►

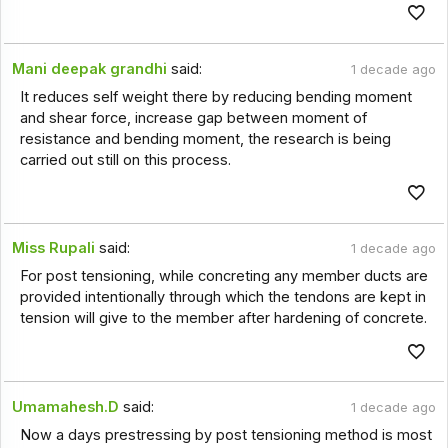
Mani deepak grandhi
said:
1 decade ago
It reduces self weight there by reducing bending moment
and shear force, increase gap between moment of
resistance and bending moment, the research is being
carried out still on this process.
Miss Rupali
said:
1 decade ago
For post tensioning, while concreting any member ducts are
provided intentionally through which the tendons are kept in
tension will give to the member after hardening of concrete.
Umamahesh.D
said:
1 decade ago
Now a days prestressing by post tensioning method is most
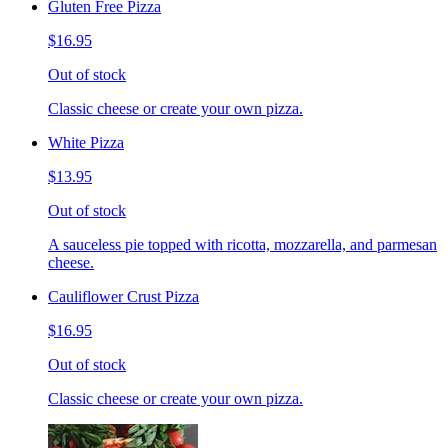
Gluten Free Pizza
$16.95
Out of stock
Classic cheese or create your own pizza.
White Pizza
$13.95
Out of stock
A sauceless pie topped with ricotta, mozzarella, and parmesan
cheese.
Cauliflower Crust Pizza
$16.95
Out of stock
Classic cheese or create your own pizza.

◄

Request - Go through the entries above and write them out again exactly, images left behind.

Answer space -
Mani deepak grandhi
said:
1 decade ago
It reduces self weight there by reducing bending moment
and shear force, increase gap between moment of
resistance and bending moment, the research is being
carried out still on this process.
Miss Rupali
said:
1 decade ago
For post tensioning, while concreting any member ducts are
provided intentionally through which the tendons are kept in
tension will give to the member after hardening of concrete.
Umamahesh.D
said:
1 decade ago
Now a days prestressing by post tensioning method is most
Gluten Free Pizza
$16.95
Out of stock
Classic cheese or create your own pizza.
White Pizza
$13.95
Out of stock
A sauceless pie topped with ricotta, mozzarella, and parmesan
cheese.
Cauliflower Crust Pizza
$16.95
Out of stock
Classic cheese or create your own pizza.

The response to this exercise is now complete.